In other news one of the volunteers is trying to start radio in the barrio, for public announcements (and constant reggaeton no doubt) . . . Check out
tocarte toa (http://www.youtube.com/watch?v=3RKfnvLPdLM)

daddy yankee (http://www.youtube.com/watch?v=uHgnebZ_jYo)

or oh dear god the bachata king Frank Reyes (http://www.youtube.com/watch?v=o0CTuzPQiWY)

. . . for the popular music here.

In nature watch there are lots of birds, no idea what they are, sorry! I think the snake was a banded brown snake but not sure.

hasta pronto

Tuesday, 9 February 2010

tennents a great English beer . . .



A month now in La Prusia. The squirrels are black and white, the oranges are green and I eat more fruit in a day here than I do in a month in Scotland. Got some charity chat this week;

It´s true that Casa´s de la Esperanza must be one of the few charities that it doesn't charge money volunteers to stay. The money is made from companies sponsoring the project, and people occasionally donate. So there´s no shortage of the volunteer, and long term ones too. . A 62 year old Canadian is even here but rents a room in Granada. He did say to me this week that English beer is terrible because of going into a shop in Manchester and buying Tennents, which was pretty funny . . The point in the charity was initially to build homes for people so they could own land/property, but that´s just the tip of the iceberg. Then everyone needs jobs to pay back the charity for the homes, which are hard to find anywhere (like chicken and the egg situation).
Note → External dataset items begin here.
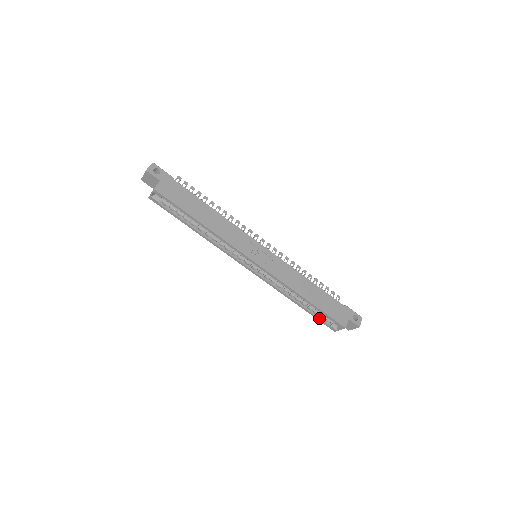
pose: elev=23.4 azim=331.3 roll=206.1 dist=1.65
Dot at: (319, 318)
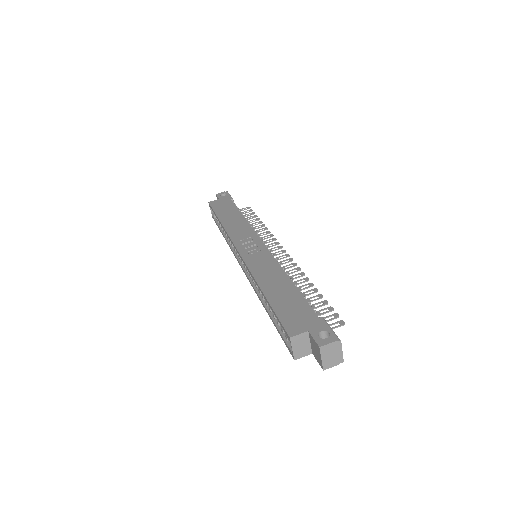
Dot at: (280, 331)
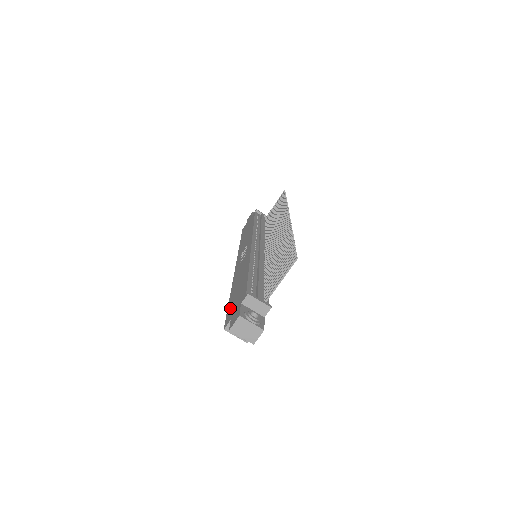
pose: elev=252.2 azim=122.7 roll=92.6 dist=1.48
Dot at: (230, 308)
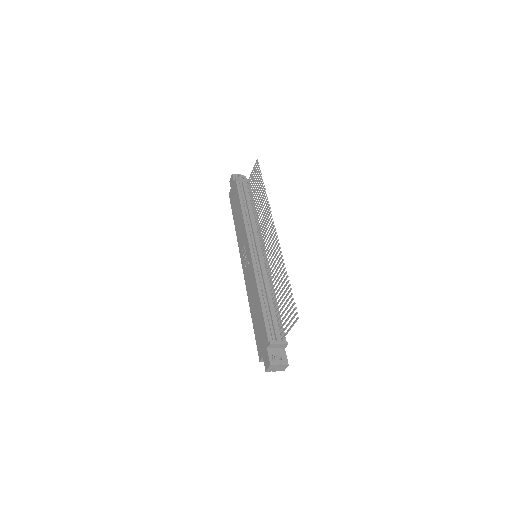
Dot at: (257, 338)
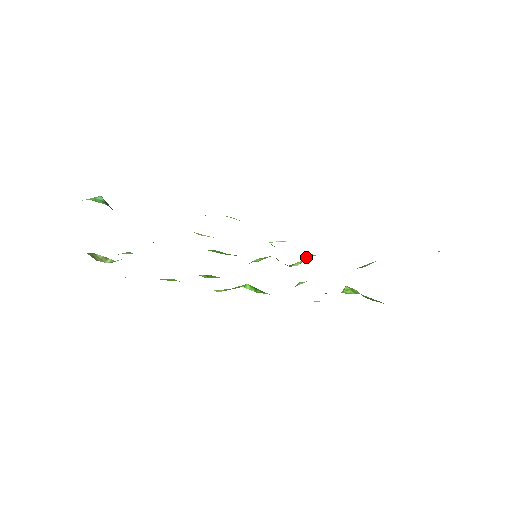
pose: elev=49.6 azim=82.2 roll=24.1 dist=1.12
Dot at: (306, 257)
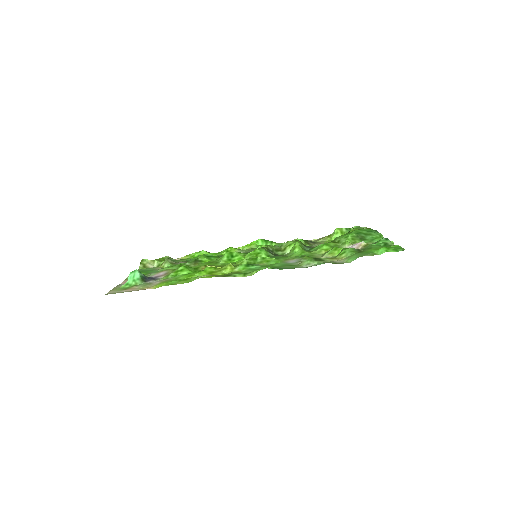
Dot at: (293, 248)
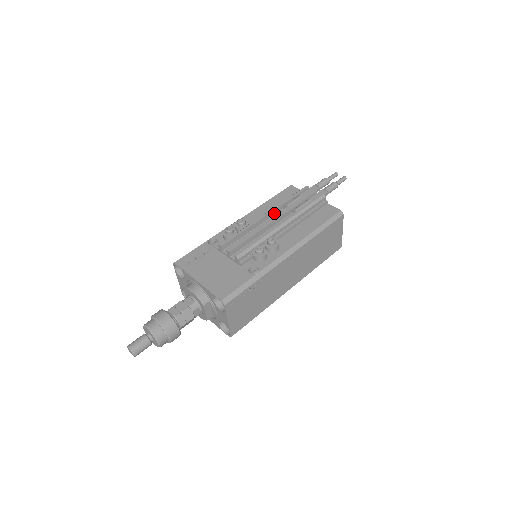
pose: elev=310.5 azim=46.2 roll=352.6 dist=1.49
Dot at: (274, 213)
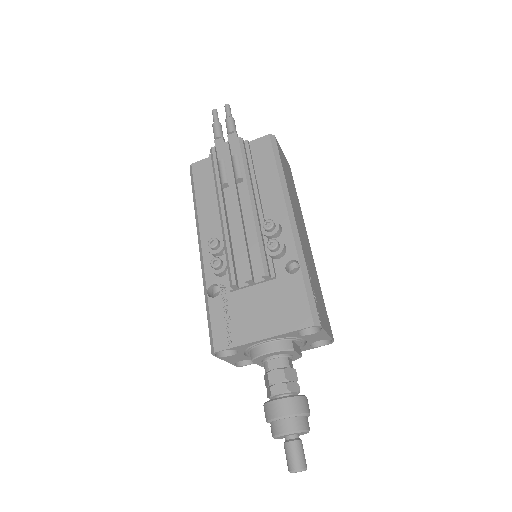
Dot at: (224, 202)
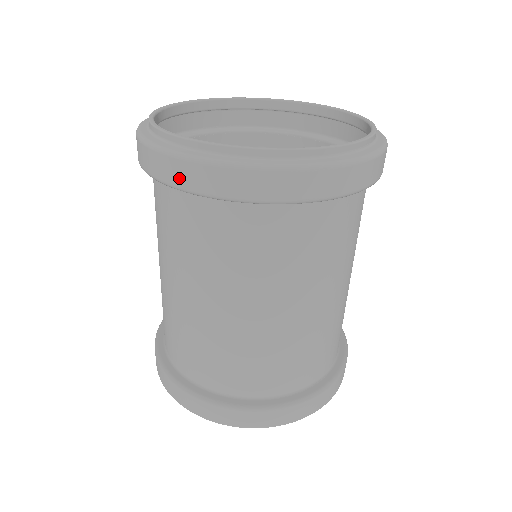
So thats the part where people get trained in construction skills (welding, diggers, etc..).

So the charity brought electricity and water to this area 5 years ago, but people still forage for dead wood for cooking in the forest. if no concrete homes were built maybe more forest would be chopped for timber squatter houses . . [Bought myself a hammock by the way, it is awesome] . . The people put in the time to build their own new houses but if they can't afford to pay the charity back through micro-business then the charity relies on donations too much . . [the original idea was influenced by Muhammad Yunus the economist who gave loans for poor entrepreneurs from his bank and stayed solvent, and got noble peace prize] . . The charity has a welding school that starts soon, and along with the drivers of the two mini-diggers (that get plenty of work) [I want one], more of the community should have jobs. . ok enough . . education, etc but I know less about that. .

My BACK is quite stiff, we mixed about 20 bags of cement on Friday to do the floor and now a different guy is coming to do the roof. .





There´s snakes here saw a big one yesterday and found chopped one, awesome reptile. . .and also an evil looking spider, which you can compare your house spiders to if you get scared.

Any comments or questions are much appreciated from this side!